JOB:
Repeat the lines from the one containing "作者｜Stone Jin" through the last line of the data, exactly, pictures omitted.

[Transcribed page contents]

= = = = = = =

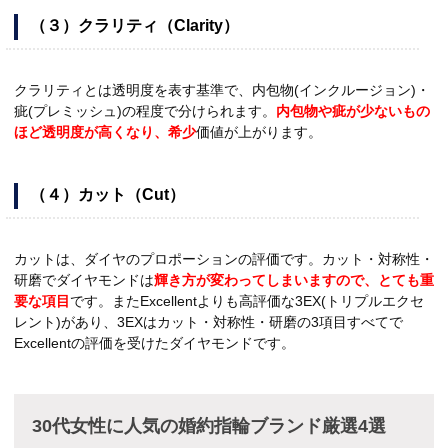
（３）クラリティ（Clarity）
クラリティとは透明度を表す基準で、内包物(インクルージョン)・
疵(プレミッシュ)の程度で分けられます。
内包物や疵が少ないもの
ほど透明度が高くなり、希少
価値が上がります。
（４）カット（Cut）
カットは、ダイヤのプロポーションの評価です。カット・対称性・
研磨でダイヤモンドは
輝き方が変わってしまいますので、とても重
要な項目
です。またExcellentよりも高評価な3EX(トリプルエクセ
レント)があり、3EXはカット・対称性・研磨の3項目すべてで
Excellentの評価を受けたダイヤモンドです。
30代女性に人気の婚約指輪ブランド厳選4選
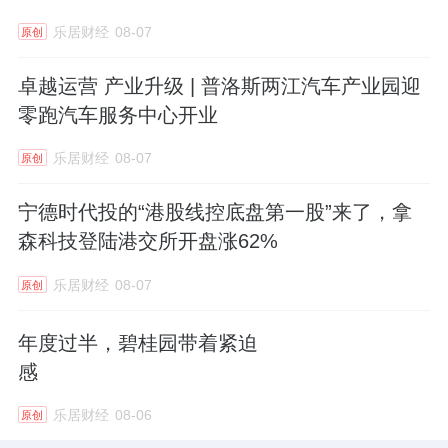
两端，增量空间较为可观。
乐居财经
08-07
原创
本文为IPO早知道原创
卓越运营 产业升级 | 普洛斯两江汽车产业园迎
零跑汽车服务中心开业
作者｜Stone Jin
乐居财经
08-07
原创
本文来源：IPO早知道
宁德时代投的“港股线控底盘第一股”来了，拿
来源：IPO早知道
森科技登陆港交所开盘涨62%
乐居财经
08-07
原创
年度过半，碧桂园带着紧迫
感
乐居财经
08-06
原创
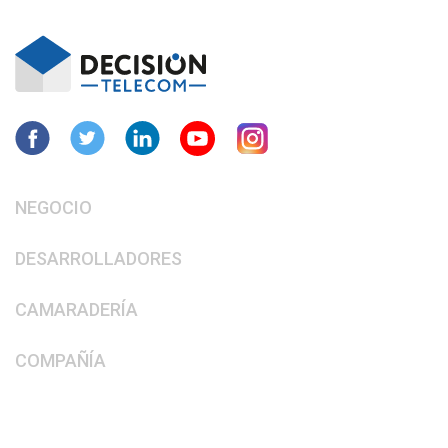
NEGOCIO
DESARROLLADORES
CAMARADERÍA
COMPAÑÍA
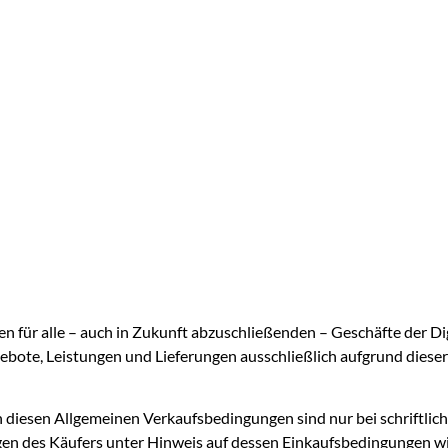
n für alle – auch in Zukunft abzuschließenden – Geschäfte der Di
ebote, Leistungen und Lieferungen ausschließlich aufgrund dies
iesen Allgemeinen Verkaufsbedingungen sind nur bei schriftlic
n des Käufers unter Hinweis auf dessen Einkaufsbedingungen wird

= = = = = = =

EXERCISE RESPONSE:
作者｜Stone Jin
乐居财经
08-07
原创
本文来源：IPO早知道
宁德时代投的“港股线控底盘第一股”来了，拿
来源：IPO早知道
森科技登陆港交所开盘涨62%
乐居财经
08-07
原创
年度过半，碧桂园带着紧迫
感
乐居财经
08-06
原创
NEGOCIO
DESARROLLADORES
CAMARADERÍA
COMPAÑÍA
n für alle – auch in Zukunft abzuschließenden – Geschäfte der Di
ebote, Leistungen und Lieferungen ausschließlich aufgrund dies
iesen Allgemeinen Verkaufsbedingungen sind nur bei schriftlic
n des Käufers unter Hinweis auf dessen Einkaufsbedingungen wird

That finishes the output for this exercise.